🤖 AI Summary
This work addresses the challenge in bilevel optimization where non-isolated minima manifolds in the lower-level problem render the upper-level objective nondifferentiable. To overcome this, the authors propose a “select-then-differentiate” framework that, under a local Polyak–Łojasiewicz condition, introduces a unique optimistic selection to ensure hypergradient differentiability and enables explicit hypergradient computation via the pseudoinverse. Theoretically, global uniqueness of the lower-level solution is unnecessary; local smoothness of the upper-level objective is guaranteed as long as the selected solution is nondegenerate on the manifold. The proposed HG-MS method converges to stationary points of the optimistic objective, with complexity governed by the intrinsic dimension of the manifold. Empirically, it significantly outperforms existing approaches on LLM source reweighting tasks, achieving state-of-the-art results on GSM8K and MATH benchmarks and leading performance on MT-Bench.
📝 Abstract
We study optimistic bilevel optimization when the lower-level problem has a non-isolated manifold of minimizers. In this setting, the hyper-objective may be non-differentiable because the upper-level criterion must choose among multiple lower-level solutions. Under a local Polyak--Łojasiewicz (PŁ) condition, we show that differentiability does not require the lower-level solution set to be a singleton: uniqueness of the optimistic selection is sufficient. This yields an explicit pseudoinverse-based hyper-gradient formula extending the classical singleton-minimizer result. We further characterize the regularity of the hyper-objective: non-degeneracy of the selected minimizer along the solution manifold yields local smoothness, while failure of uniqueness can create many non-differentiable points and failure of non-degeneracy can destroy all positive Hölder regularity of the hyper-gradient. Motivated by this theory, we propose HG-MS, a select-then-differentiate method combining explicit optimistic selection with efficient pseudoinverse-based hyper-gradient computation.
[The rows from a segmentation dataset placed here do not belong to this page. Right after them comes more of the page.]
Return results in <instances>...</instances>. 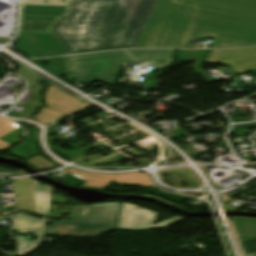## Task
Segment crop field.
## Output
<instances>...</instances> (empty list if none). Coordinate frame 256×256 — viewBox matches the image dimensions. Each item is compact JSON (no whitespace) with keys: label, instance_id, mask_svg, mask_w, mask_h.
I'll list each match as a JSON object with an SVG mask.
<instances>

Despite the nonconvex nature of optimistic selection over the lower-level solution manifold, we show that HG-MS converges to a stationary point of the optimistic objective with complexity governed by the intrinsic dimension of the solution manifold rather than its ambient dimension. Empirically, we test a practical variant of HG-MS for matched-budget LLM source reweighting. This variant preserves the select-then-differentiate principle and obtains the best GSM8K/MATH scores across the tested backbones, along with competitive or best MT-Bench instruction-following results.